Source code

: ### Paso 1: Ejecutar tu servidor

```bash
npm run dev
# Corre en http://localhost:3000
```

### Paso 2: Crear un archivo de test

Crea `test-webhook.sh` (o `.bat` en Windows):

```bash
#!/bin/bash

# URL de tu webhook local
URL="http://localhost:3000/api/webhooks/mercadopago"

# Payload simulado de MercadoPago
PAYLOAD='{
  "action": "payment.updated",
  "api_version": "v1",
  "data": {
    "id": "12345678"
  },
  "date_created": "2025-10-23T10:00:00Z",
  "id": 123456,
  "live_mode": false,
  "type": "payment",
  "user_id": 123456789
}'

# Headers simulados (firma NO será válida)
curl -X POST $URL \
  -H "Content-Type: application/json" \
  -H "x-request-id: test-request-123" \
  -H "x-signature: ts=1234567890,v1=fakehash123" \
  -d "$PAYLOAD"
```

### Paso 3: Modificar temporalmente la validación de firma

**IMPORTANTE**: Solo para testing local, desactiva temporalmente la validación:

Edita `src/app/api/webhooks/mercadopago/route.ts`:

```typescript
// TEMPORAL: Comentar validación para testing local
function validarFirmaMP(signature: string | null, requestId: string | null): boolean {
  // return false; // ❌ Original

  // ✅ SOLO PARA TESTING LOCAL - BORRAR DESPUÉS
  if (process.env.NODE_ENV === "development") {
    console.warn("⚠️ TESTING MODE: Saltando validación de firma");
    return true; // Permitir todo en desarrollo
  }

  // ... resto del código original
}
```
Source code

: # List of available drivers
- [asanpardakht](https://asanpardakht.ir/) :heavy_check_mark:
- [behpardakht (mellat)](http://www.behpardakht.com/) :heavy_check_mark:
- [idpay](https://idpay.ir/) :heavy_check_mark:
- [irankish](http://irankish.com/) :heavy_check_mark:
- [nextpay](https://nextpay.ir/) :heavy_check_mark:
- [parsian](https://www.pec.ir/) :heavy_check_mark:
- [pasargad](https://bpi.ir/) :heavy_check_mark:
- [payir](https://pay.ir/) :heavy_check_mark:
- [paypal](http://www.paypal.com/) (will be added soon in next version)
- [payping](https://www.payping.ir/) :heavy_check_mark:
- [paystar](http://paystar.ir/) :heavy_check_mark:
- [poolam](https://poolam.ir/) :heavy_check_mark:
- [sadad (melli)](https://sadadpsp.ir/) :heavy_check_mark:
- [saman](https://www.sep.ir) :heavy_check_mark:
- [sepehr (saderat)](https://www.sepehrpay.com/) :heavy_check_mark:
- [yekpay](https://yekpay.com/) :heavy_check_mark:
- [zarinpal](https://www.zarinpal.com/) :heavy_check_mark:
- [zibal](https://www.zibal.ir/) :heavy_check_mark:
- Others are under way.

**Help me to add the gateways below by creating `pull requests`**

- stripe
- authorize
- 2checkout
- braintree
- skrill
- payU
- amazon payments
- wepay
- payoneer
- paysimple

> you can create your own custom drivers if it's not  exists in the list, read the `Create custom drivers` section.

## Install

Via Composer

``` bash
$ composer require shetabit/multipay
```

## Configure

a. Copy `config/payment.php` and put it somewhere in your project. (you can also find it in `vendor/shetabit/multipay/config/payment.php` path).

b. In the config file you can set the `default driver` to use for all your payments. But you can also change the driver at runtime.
******************************
■ **AIM OF THE EXERCISE**: From the data above, extract every line in its exact form.

■ **TASK OUTPUT**:
Source code

: ### Paso 1: Ejecutar tu servidor

```bash
npm run dev
# Corre en http://localhost:3000
```

### Paso 2: Crear un archivo de test

Crea `test-webhook.sh` (o `.bat` en Windows):

```bash
#!/bin/bash

# URL de tu webhook local
URL="http://localhost:3000/api/webhooks/mercadopago"

# Payload simulado de MercadoPago
PAYLOAD='{
  "action": "payment.updated",
  "api_version": "v1",
  "data": {
    "id": "12345678"
  },
  "date_created": "2025-10-23T10:00:00Z",
  "id": 123456,
  "live_mode": false,
  "type": "payment",
  "user_id": 123456789
}'

# Headers simulados (firma NO será válida)
curl -X POST $URL \
  -H "Content-Type: application/json" \
  -H "x-request-id: test-request-123" \
  -H "x-signature: ts=1234567890,v1=fakehash123" \
  -d "$PAYLOAD"
```

### Paso 3: Modificar temporalmente la validación de firma

**IMPORTANTE**: Solo para testing local, desactiva temporalmente la validación:

Edita `src/app/api/webhooks/mercadopago/route.ts`:

```typescript
// TEMPORAL: Comentar validación para testing local
function validarFirmaMP(signature: string | null, requestId: string | null): boolean {
  // return false; // ❌ Original

  // ✅ SOLO PARA TESTING LOCAL - BORRAR DESPUÉS
  if (process.env.NODE_ENV === "development") {
    console.warn("⚠️ TESTING MODE: Saltando validación de firma");
    return true; // Permitir todo en desarrollo
  }

  // ... resto del código original
}
```
Source code

: # List of available drivers
- [asanpardakht](https://asanpardakht.ir/) :heavy_check_mark:
- [behpardakht (mellat)](http://www.behpardakht.com/) :heavy_check_mark:
- [idpay](https://idpay.ir/) :heavy_check_mark:
- [irankish](http://irankish.com/) :heavy_check_mark:
- [nextpay](https://nextpay.ir/) :heavy_check_mark:
- [parsian](https://www.pec.ir/) :heavy_check_mark:
- [pasargad](https://bpi.ir/) :heavy_check_mark:
- [payir](https://pay.ir/) :heavy_check_mark:
- [paypal](http://www.paypal.com/) (will be added soon in next version)
- [payping](https://www.payping.ir/) :heavy_check_mark:
- [paystar](http://paystar.ir/) :heavy_check_mark:
- [poolam](https://poolam.ir/) :heavy_check_mark:
- [sadad (melli)](https://sadadpsp.ir/) :heavy_check_mark:
- [saman](https://www.sep.ir) :heavy_check_mark:
- [sepehr (saderat)](https://www.sepehrpay.com/) :heavy_check_mark:
- [yekpay](https://yekpay.com/) :heavy_check_mark:
- [zarinpal](https://www.zarinpal.com/) :heavy_check_mark:
- [zibal](https://www.zibal.ir/) :heavy_check_mark:
- Others are under way.

**Help me to add the gateways below by creating `pull requests`**

- stripe
- authorize
- 2checkout
- braintree
- skrill
- payU
- amazon payments
- wepay
- payoneer
- paysimple

> you can create your own custom drivers if it's not  exists in the list, read the `Create custom drivers` section.

## Install

Via Composer

``` bash
$ composer require shetabit/multipay
```

## Configure

a. Copy `config/payment.php` and put it somewhere in your project. (you can also find it in `vendor/shetabit/multipay/config/payment.php` path).

b. In the config file you can set the `default driver` to use for all your payments. But you can also change the driver at runtime.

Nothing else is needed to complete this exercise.